Veenkernen uit de Hegewarren gebruikt in onderzoek naar waterzuivering door gewassen
Eind april werden in de Hegewarren (ten noorden van de weg, voorbij het perceel blauwgrasland) zogenaamde veenkernen gestoken voor een onderzoeksproject van hogeschool Van Hall Larenstein en het Biosintrum in Oosterwolde. Beide organisaties werken met andere partijen samen in het Kenniscentrum Bodem. De veenkernen worden de komende jaren gebruikt voor onderzoek naar de water zuiverende werking van een aantal gewassen. Jasper van Belle, hoofddocent/onderzoeker eco(hydro)logie bij Van Hall Larenstein, praat ons bij over deze proef.
Projectdetails
Veenkernen uit de Hegewarren
Onderzoek waterzuivering
Onderzoeksproject van hogeschool Van Hall Larenstein en het Biosintrum in Oosterwolde
“Op de onderzoek locatie hebben we met een kraan buizen de grond in getrild, zodat we een (zo goed mogelijk) ongestoord bodemprofiel konden verzamelen. In totaal hebben we 20 kernen gestoken van 1 meter in doorsnee en 0,75 meter diep. De bodem bestaat hier uit een bovenlaag van circa 20 centimeter klei, met daaronder verschillende typen veen*. Zo’n veenkern is een mesokosmos, oftewel een klein, manipuleerbaar mini-ecosysteempje. De veenkernen hebben een plek gekregen in de proeftuin van het Biosintrum in Oosterwolde. Daar gaan we de veenkernen vernatten en inpoten met grote lisdodde, kleine lisdodde en riet. De komende jaren doen we daarmee onderzoek naar de waterzuivering door deze gewassen. Een experiment op deze schaal zit tussen pot-/laboratoriumproeven en veldexperimenten in.”
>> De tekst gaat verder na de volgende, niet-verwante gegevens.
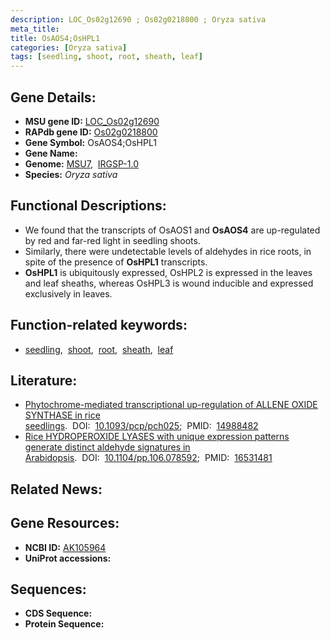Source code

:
 ```yaml
---
description: LOC_Os02g12690 ; Os02g0218800 ; Oryza sativa
meta_title:
title: OsAOS4;OsHPL1
categories: [Oryza sativa]
tags: [seedling, shoot, root, sheath, leaf]
---
```


## Gene Details:
- **MSU gene ID:** [LOC_Os02g12690](http://rice.uga.edu/cgi-bin/ORF_infopage.cgi?orf=LOC_Os02g12690)  
- **RAPdb gene ID:** [Os02g0218800](https://rapdb.dna.affrc.go.jp/locus/?name=Os02g0218800)  
- **Gene Symbol:** OsAOS4;OsHPL1
- **Gene Name:**
- **Genome:**  [MSU7](http://rice.uga.edu/),&nbsp;&nbsp;[IRGSP-1.0](https://rapdb.dna.affrc.go.jp/download/irgsp1.html)
- **Species:** *Oryza sativa*

## Functional Descriptions:
   - We found that the transcripts of OsAOS1 and **OsAOS4** are up-regulated by red and far-red light in seedling shoots.
   - Similarly, there were undetectable levels of aldehydes in rice roots, in spite of the presence of **OsHPL1** transcripts.
   - **OsHPL1** is ubiquitously expressed, OsHPL2 is expressed in the leaves and leaf sheaths, whereas OsHPL3 is wound inducible and expressed exclusively in leaves.

## Function-related keywords:
   - [seedling](/tags/seedling/),&nbsp;&nbsp;[shoot](/tags/shoot/),&nbsp;&nbsp;[root](/tags/root/),&nbsp;&nbsp;[sheath](/tags/sheath/),&nbsp;&nbsp;[leaf](/tags/leaf/)

## Literature:
   - [Phytochrome-mediated transcriptional up-regulation of ALLENE OXIDE SYNTHASE in rice seedlings](https://www.doi.org/10.1093/pcp/pch025).&nbsp;&nbsp;DOI:&nbsp;&nbsp;[10.1093/pcp/pch025](https://www.doi.org/10.1093/pcp/pch025);&nbsp;&nbsp;PMID:&nbsp;&nbsp;[14988482](https://pubmed.ncbi.nlm.nih.gov/14988482/)
   - [Rice HYDROPEROXIDE LYASES with unique expression patterns generate distinct aldehyde signatures in Arabidopsis](https://www.doi.org/10.1104/pp.106.078592).&nbsp;&nbsp;DOI:&nbsp;&nbsp;[10.1104/pp.106.078592](https://www.doi.org/10.1104/pp.106.078592);&nbsp;&nbsp;PMID:&nbsp;&nbsp;[16531481](https://pubmed.ncbi.nlm.nih.gov/16531481/)

## Related News:

## Gene Resources:
- **NCBI ID:**  [AK105964](http://www.ncbi.nlm.nih.gov/nuccore/AK105964)
- **UniProt accessions:** [](https://www.uniprot.org/uniprotkb//entry)

## Sequences:
- **CDS Sequence:**
- **Protein Sequence:**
“De proeven met zuivering zijn onderdeel van het net opgestarte nationale Veenweiden Innovatie Programma (VIPNL). In 2022 zijn we vooral bezig de mesokosmossen op te starten. Vanaf 2023 doen we dan de proeven met zuivering. Naast de experimenten in de mesokosmossen monitoren we ook veldproeven in Friesland. En in het grotere programma doet KWR vergelijkbare experimenten en veldmonitoring op veenbodems zonder klei, in Noord- en Zuid-Holland en in Utrecht. De kennis die voortkomt uit de proeven en monitoring gebruiken we om zuivering als ecosysteemdienst** te kunnen ‘voorspellen’.”
Toelichting:
* Onder de kleilaag bevindt zich circa 3 à 5 centimeter wollegrasveen (eenjarig wollegras), daaronder veenmosveen dat na circa 20 à 30 centimeter overgaat in bosveen (vooral els, met een klein beetje berk).
** Ecosysteemdiensten zijn diensten die door een ecosysteem aan mensen worden geleverd. Denk aan bestuiving van gewassen door insecten en bodemverbetering door regenwormen en bacteriën.